▶ EXERCISE DATA
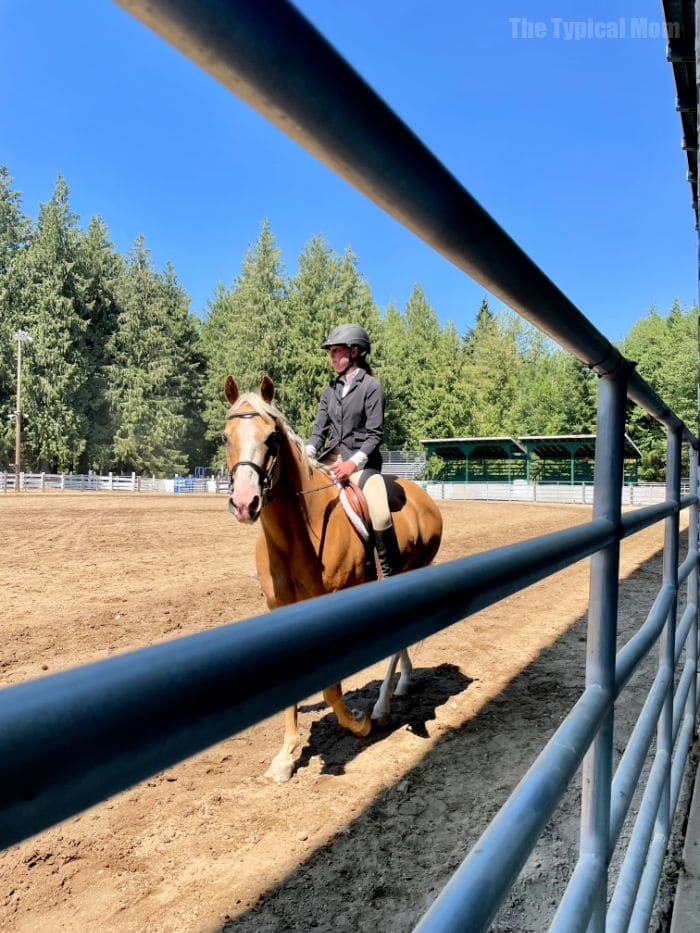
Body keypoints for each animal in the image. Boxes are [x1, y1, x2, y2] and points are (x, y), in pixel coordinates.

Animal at [223, 374, 442, 784]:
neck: (297, 534)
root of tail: (424, 499)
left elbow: (331, 689)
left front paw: (357, 723)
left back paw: (381, 709)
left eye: (271, 437)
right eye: (225, 436)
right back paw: (402, 687)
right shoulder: (280, 609)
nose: (245, 503)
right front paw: (285, 757)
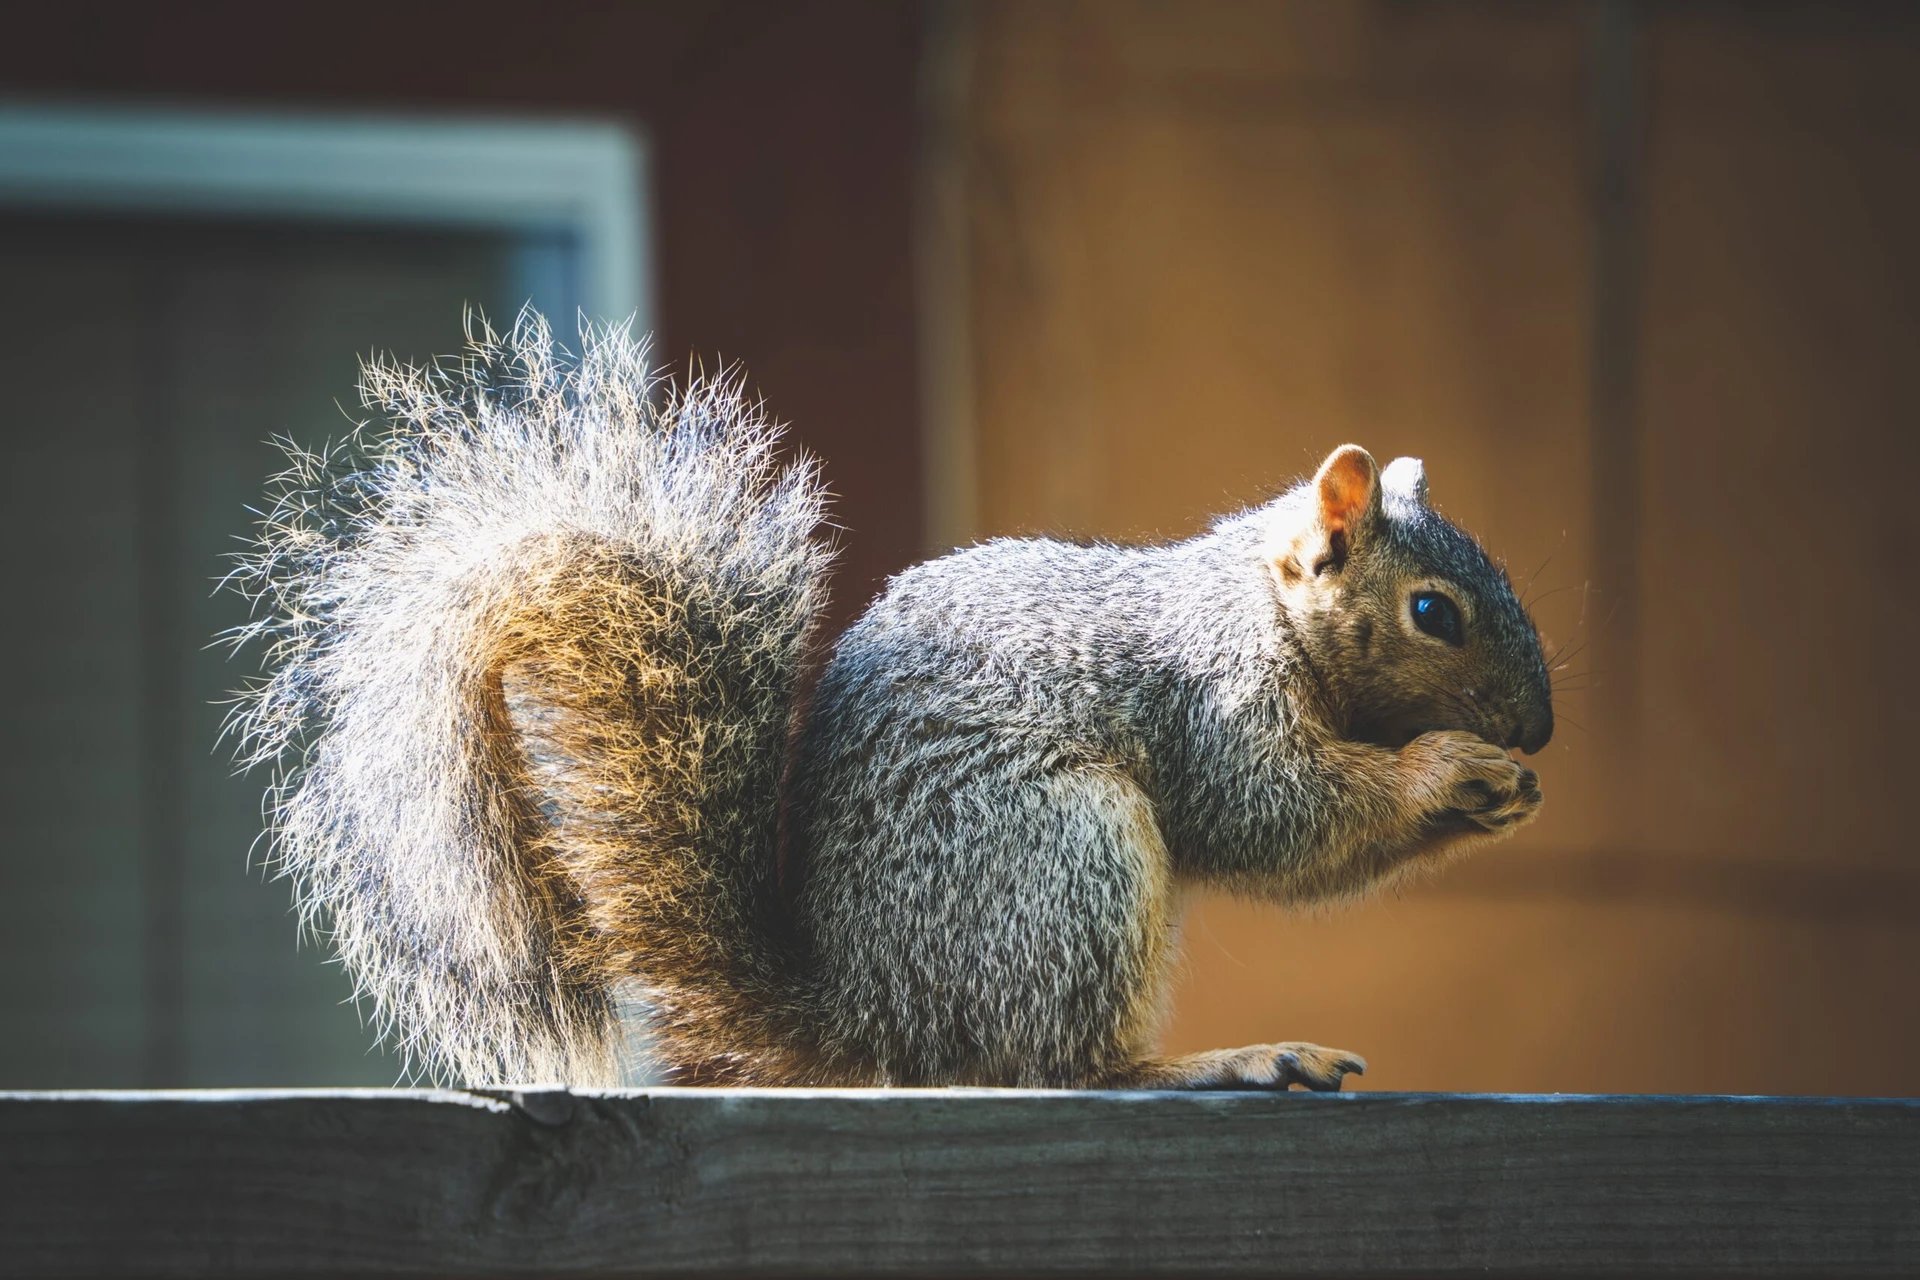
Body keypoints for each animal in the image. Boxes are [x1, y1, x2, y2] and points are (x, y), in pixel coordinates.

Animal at [227, 313, 1552, 1091]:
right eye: (1434, 611)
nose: (1538, 728)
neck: (1258, 604)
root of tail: (873, 1017)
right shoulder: (1216, 702)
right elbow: (1279, 819)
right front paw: (1450, 767)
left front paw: (1502, 790)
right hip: (1065, 854)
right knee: (1060, 1064)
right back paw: (1219, 1059)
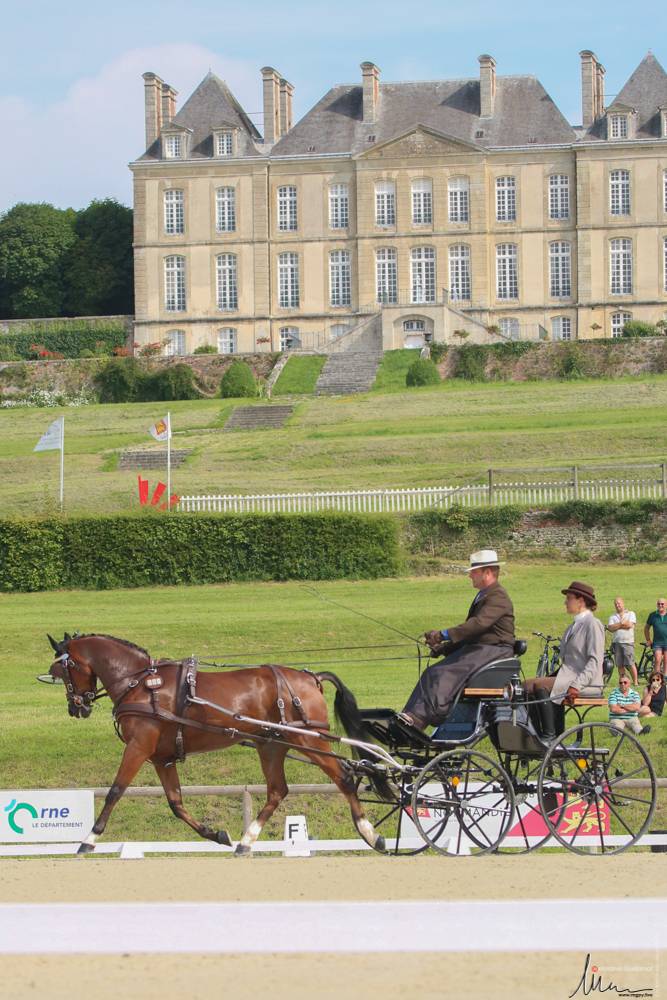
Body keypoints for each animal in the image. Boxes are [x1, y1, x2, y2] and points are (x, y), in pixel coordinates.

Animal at [44, 632, 385, 856]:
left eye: (63, 669)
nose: (76, 707)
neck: (140, 684)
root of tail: (310, 676)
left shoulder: (139, 747)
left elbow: (115, 791)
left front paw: (89, 839)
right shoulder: (162, 757)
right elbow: (176, 803)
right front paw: (217, 834)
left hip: (307, 739)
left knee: (344, 778)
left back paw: (371, 835)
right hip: (271, 745)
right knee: (277, 790)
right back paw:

▶ WORK REQUIRED
The lines from the one containing "right shoulder: (1216, 702)" to the end of the material must be output exactly, both ends included; no picture may appear.

▶ RESPONSE AREA
right shoulder: (1216, 702)
right elbow: (1279, 819)
right front paw: (1450, 767)
left front paw: (1502, 790)
right hip: (1065, 854)
right knee: (1060, 1064)
right back paw: (1219, 1059)
Body keypoints for each animal in the image. Boxes are [x1, y1, x2, y2] and points are (x, y), in pixel coordinates.

Animal at [44, 632, 385, 856]:
left eye: (63, 669)
nose: (76, 707)
neck: (140, 684)
root of tail: (310, 676)
left shoulder: (139, 747)
left elbow: (115, 791)
left front paw: (89, 839)
right shoulder: (162, 757)
right elbow: (176, 803)
right front paw: (217, 834)
left hip: (307, 739)
left knee: (344, 778)
left back paw: (371, 835)
right hip: (271, 745)
right knee: (277, 790)
right back paw:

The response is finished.